Halk gerçeği görmeli
“Türk”, “bayrak” hassasiyeti yüksek seviyede... Bende bile ârız oldu; ortaokuldaki en küçük kızım, “Baba, kardeşliği, dayanışmayı gösteren bir resim yapmam gerek. Ne yapabilirim?” diye sordu. Yanında dergi gördüm; üzerinde uçurtma vardı: “Kızım, uçurtma yap, ipini iki kişi tutsun; bir uçurtmayı iki kişi uçursun meselâ; biri kız, biri erkek de olabilir.”
Resmi yaptı, getirdi: “Nasıl olmuş?” Baktım uçurtmanın zemini ay-yıldızlı. Allah sizi inandırsın bir an endişelendim; okulunda bir şey demesinler sonra? “Lâf edecek olanın alnını karışlarım!” havasına girdim ve çocuğa bir şey söylemedim.
Beyaz TV’nin müdürünün twitter hesabından bir not: “Türk bayrağımız dediğimiz için RTÜK’ten uyarı cezası aldık” yazılmış. Hesap müdüre ait olmasa, biri bunu ona hesap açıp atsa bile, Türkiye’de hassasiyetlerin nereye vardığını düşünün.

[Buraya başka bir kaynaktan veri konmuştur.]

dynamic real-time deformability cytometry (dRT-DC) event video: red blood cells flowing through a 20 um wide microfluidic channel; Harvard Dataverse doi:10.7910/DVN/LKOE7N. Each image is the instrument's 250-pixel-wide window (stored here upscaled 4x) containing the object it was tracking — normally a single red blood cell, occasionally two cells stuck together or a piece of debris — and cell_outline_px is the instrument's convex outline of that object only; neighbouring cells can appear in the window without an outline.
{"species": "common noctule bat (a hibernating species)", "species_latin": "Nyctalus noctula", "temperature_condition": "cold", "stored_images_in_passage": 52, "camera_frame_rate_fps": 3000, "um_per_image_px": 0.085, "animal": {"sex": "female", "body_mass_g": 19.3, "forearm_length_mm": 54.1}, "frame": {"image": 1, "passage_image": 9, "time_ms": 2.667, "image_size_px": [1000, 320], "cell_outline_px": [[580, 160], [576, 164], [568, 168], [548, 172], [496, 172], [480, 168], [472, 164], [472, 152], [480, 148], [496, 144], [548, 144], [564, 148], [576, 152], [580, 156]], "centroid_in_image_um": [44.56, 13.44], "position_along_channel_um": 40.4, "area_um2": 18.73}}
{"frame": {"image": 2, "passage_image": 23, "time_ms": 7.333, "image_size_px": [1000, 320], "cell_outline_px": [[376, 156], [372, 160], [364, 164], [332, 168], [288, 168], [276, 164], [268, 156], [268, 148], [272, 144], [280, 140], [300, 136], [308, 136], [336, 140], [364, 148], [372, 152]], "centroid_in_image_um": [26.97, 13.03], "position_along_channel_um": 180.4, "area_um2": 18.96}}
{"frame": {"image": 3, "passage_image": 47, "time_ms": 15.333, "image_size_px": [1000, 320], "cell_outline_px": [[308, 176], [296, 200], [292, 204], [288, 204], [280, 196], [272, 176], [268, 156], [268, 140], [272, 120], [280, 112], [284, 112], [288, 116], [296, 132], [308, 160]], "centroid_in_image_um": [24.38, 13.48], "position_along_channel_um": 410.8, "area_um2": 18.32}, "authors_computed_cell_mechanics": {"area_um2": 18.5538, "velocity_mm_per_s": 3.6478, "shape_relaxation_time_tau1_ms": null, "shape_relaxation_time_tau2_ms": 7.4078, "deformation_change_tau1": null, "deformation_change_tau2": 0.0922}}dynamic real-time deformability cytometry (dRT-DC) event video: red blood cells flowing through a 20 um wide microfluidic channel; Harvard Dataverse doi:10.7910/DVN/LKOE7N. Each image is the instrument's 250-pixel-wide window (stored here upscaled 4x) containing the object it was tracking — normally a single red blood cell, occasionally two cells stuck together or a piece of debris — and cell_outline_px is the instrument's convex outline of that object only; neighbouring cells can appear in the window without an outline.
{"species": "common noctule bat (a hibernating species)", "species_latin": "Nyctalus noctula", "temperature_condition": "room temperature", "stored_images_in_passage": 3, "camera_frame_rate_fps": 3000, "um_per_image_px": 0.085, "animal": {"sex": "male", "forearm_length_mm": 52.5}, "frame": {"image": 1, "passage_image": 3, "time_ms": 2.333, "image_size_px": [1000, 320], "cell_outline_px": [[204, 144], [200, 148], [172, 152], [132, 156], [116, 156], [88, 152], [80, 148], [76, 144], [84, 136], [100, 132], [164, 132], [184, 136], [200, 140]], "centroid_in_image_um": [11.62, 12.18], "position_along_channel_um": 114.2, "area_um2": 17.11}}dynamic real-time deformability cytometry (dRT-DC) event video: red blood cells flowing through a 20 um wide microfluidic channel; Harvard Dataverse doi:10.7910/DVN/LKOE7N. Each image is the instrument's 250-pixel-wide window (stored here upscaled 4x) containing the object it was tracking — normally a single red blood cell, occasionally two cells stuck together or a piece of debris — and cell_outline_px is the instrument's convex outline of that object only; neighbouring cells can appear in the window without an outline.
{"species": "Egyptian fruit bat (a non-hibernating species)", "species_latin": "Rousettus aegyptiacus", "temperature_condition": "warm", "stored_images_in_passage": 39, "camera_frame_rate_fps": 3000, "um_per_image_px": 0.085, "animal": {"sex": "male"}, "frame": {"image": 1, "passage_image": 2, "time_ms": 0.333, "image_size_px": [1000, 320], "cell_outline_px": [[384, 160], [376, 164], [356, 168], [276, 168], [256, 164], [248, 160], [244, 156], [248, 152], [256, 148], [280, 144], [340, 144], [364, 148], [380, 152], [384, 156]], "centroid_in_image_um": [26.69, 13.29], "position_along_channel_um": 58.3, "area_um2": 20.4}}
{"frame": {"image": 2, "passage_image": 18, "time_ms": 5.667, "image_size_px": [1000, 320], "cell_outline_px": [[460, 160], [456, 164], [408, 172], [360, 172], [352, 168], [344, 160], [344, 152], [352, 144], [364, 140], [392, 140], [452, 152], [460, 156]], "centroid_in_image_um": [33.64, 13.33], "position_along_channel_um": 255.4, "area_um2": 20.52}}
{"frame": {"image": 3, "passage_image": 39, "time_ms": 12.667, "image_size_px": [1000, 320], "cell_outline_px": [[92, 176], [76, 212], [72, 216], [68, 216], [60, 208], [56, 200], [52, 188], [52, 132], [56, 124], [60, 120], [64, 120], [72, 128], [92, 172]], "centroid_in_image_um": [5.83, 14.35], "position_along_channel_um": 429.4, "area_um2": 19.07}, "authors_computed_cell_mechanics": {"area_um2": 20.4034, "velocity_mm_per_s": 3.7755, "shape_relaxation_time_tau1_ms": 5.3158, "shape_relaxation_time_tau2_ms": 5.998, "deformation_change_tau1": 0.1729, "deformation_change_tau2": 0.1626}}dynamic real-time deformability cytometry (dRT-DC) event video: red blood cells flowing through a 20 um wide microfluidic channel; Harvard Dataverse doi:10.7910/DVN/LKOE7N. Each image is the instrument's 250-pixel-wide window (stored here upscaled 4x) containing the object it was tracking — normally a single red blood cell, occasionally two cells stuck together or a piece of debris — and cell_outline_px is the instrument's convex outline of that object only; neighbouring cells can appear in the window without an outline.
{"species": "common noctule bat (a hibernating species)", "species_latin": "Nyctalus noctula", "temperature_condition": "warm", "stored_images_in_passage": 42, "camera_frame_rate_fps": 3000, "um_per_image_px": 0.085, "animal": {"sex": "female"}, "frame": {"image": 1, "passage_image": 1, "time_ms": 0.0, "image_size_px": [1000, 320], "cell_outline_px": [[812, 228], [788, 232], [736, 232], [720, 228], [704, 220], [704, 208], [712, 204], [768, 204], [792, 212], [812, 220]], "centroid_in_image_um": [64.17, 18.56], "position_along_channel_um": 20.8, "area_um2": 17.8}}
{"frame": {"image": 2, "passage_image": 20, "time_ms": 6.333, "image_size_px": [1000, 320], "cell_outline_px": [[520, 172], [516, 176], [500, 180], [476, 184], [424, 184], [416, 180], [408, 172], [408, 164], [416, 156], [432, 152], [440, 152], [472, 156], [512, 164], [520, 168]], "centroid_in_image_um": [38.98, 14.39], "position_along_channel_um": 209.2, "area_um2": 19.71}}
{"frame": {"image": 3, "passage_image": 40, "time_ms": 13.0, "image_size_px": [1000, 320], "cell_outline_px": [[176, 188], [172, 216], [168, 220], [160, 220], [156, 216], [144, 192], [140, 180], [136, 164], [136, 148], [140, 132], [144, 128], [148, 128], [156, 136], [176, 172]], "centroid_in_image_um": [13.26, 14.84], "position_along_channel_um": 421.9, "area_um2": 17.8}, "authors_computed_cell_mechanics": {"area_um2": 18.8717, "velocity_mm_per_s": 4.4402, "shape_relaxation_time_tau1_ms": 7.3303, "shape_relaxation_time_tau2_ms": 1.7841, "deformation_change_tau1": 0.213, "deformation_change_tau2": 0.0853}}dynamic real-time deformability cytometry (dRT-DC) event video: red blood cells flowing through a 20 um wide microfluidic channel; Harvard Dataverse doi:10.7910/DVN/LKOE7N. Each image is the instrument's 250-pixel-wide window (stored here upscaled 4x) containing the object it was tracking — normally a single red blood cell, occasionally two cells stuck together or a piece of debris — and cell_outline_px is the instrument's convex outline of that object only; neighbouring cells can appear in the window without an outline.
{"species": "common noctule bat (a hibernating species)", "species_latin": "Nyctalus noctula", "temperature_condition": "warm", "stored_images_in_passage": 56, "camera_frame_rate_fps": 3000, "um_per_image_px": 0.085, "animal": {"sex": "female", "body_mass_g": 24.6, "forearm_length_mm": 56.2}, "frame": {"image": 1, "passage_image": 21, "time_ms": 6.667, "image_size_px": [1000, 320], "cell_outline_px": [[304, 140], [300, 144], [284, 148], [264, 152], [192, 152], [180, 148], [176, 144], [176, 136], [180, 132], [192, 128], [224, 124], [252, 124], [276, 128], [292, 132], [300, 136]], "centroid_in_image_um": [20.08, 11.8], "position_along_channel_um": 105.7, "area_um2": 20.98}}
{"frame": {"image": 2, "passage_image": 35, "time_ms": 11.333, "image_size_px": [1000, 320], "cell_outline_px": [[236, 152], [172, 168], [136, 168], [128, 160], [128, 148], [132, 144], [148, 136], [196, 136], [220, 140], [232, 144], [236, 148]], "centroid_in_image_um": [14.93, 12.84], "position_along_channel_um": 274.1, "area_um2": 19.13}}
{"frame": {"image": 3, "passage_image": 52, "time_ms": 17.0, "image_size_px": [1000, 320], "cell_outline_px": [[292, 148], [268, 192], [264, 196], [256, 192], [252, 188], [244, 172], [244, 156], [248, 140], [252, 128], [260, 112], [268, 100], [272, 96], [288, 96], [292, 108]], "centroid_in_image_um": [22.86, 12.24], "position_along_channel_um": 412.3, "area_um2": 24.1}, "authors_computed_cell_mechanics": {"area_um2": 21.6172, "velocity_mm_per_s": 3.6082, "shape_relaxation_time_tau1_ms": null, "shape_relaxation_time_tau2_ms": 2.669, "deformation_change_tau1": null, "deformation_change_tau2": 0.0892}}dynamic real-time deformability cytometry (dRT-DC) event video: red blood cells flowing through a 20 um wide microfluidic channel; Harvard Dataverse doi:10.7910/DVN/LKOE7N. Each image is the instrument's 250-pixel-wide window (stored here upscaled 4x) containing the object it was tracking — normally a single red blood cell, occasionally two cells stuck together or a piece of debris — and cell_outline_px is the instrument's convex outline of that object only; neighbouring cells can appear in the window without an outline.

Eğer Neo-İslâmcı bir hanım gazeteci “Bayrak değişsin!” diyor ve bunu dediği hâlde, itibar görüyor, PKK/AKP işbirliğiyle “âkil” sayılıp sokaklara gönderiliyor, üstelik Başbakan’ın “PKK açılımı” mimarlarından baş danışmanının karşısında “embedded gazeteci” sıfatıyla çıkarılıyorsa, Türkiye’de “resmî” olarak bayrağa kesin tavır vardır. Şuuraltımızda her an bir şeyler olacak, her an “Türk” ve “bayrağımız” hücuma uğrayacak endişesi taşıyoruz olmamız da bundandır
Yine bir haber: Türk bayrağı talepleri yüzde 60 azalmış. Çoklukla resmî makamlar bayrak taleplerini kesmişler.
Yeni Hey’et-i Nasihalar “Âkil Adamlar” ın Ege Bölgesi ikna birliği, seçilmiş kişilere A. Öcalan’ın nasıl “barış-sever” olduğunu anlatmak için kürsüye sıralandığı sıra, her nasılsa içeri girebilmiş sağduyulu bir mahalli gazeteci, “Neden bayrak yok, işte bayrak!” diyerek Türk bayrağını çıkardığında, Hey’et-i Nasiha üyeleri, içlerinde hususiyetle Baskın Oran nâm malûm kişi, gazetecinin dışarı atılmasını polislere buyurmuş ve polisler de buyruğu yerine getirmişler. Ekranlarda ibretle seyretmişsinizdir.
Hey’et-i Nasiha’dan biri, Sevr Antlaşmasını ele almış... Dehşet! Diyor ki:
“Sevr’in İngilizler dahil kimse tarafından ciddiye alınmadığını, ölümü gösterip sıtmaya razı etmek kabilinden bir hamle olduğunu bugün daha iyi anlıyoruz. Lakin olay Anadolu’ya başka türlü pompalanmış ve Mehmed Akif dahil pek çok aydın Sevr’in bir ’idam fermanı’olduğuna inanmışlardı...” (Mustafa Armağan,“Sevr neden imzalanmıştı?”, Zaman, 12 Mayıs 2013)
(Bu zat, İngiliz emellerine hizmet eden Damat Ferit’in Hey’et-i Nasihalarını da haklı görüyordu!)
Aklınız duruyor değil mi? Sıtmaya razı etmekmiş. Mustafa Bey’i Allah ıslâh etsin! 433 maddelik antlaşma, tam bir Türk’ü bitirme anlaşmasıdır. Uygulamaya fırsat bulamadılar. Halâ geçerli! En zayıf anımızda önümüze konacaktır. Taşnakçıların, Barzanîcilerin geleceğin planları içinde Sevr açık açık yazılmıştır.
Reyhanlı saldırısı inşallah insanlarımızı uyandırır. Reyhanlı’da halk her yere Türk bayrağı asmış. Bayrak, birlik demektir.